*PASSAGE FOR REVIEW:*

Tuesday, August 30, 2005

PEACEMAKING & THE CHURCH

HAUERWAS’ REFLECTION. I excerpt this from a piece called “Peacemaking” in a collection of essays by Stanley Hauerwas titled Christian Existence Today (Brazos Press, 2001). Hauerwas is considered by many the most important American theologian today.

WITHIN OUR HOUSE. “Peacemaking among Christians…is not simply one activity among others but rather is the very form of the church insofar as the church is the form of the one who ‘is our peace.’ Peacemaking is the form of our relations in the church as we seek to be in unity with one another. Such unity is not that built on shallow optimism that we can get along if we respect one another’s differences. Rather, it is a unity that profoundly acknowledges our differences because we have learned that those differences are not accidental to our being a truthful people--even when they require us to confront one another as those who have wronged us.”

*DATA RECORDS:*

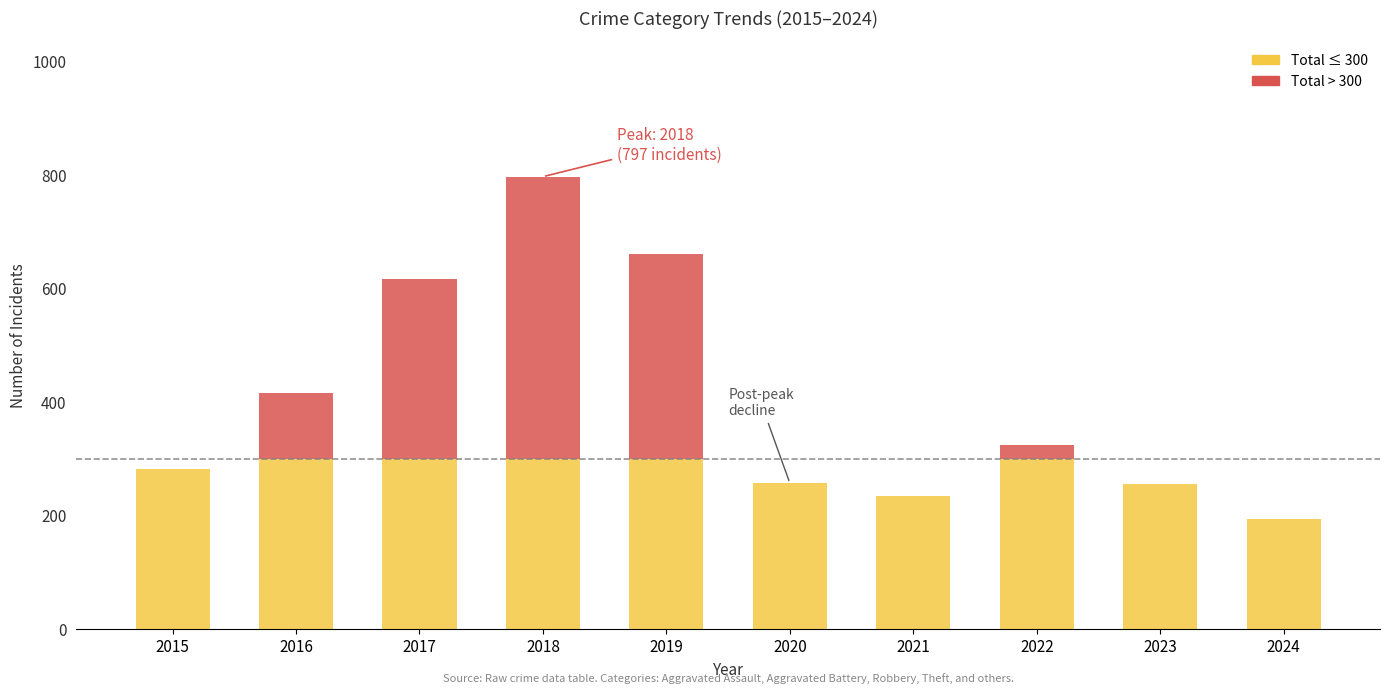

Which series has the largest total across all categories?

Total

---

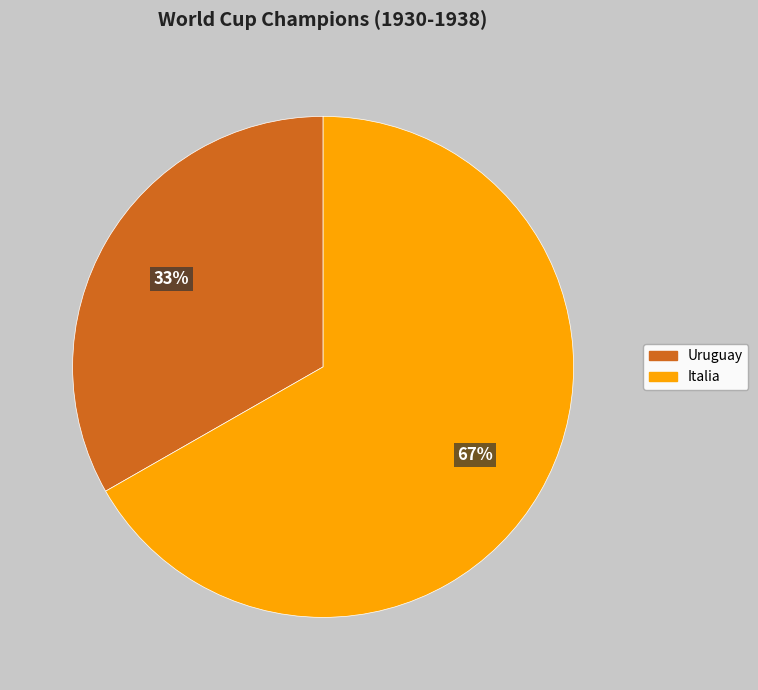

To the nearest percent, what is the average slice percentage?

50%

*WHAT YOU ARE ASKED TO DO:* Reproduce the passage above on peacemaking and the church word for word, from "HAUERWAS’ REFLECTION. I" up to and including "American theologian today.".

*WRITTEN REPLY:*
HAUERWAS’ REFLECTION. I excerpt this from a piece called “Peacemaking” in a collection of essays by Stanley Hauerwas titled Christian Existence Today (Brazos Press, 2001). Hauerwas is considered by many the most important American theologian today.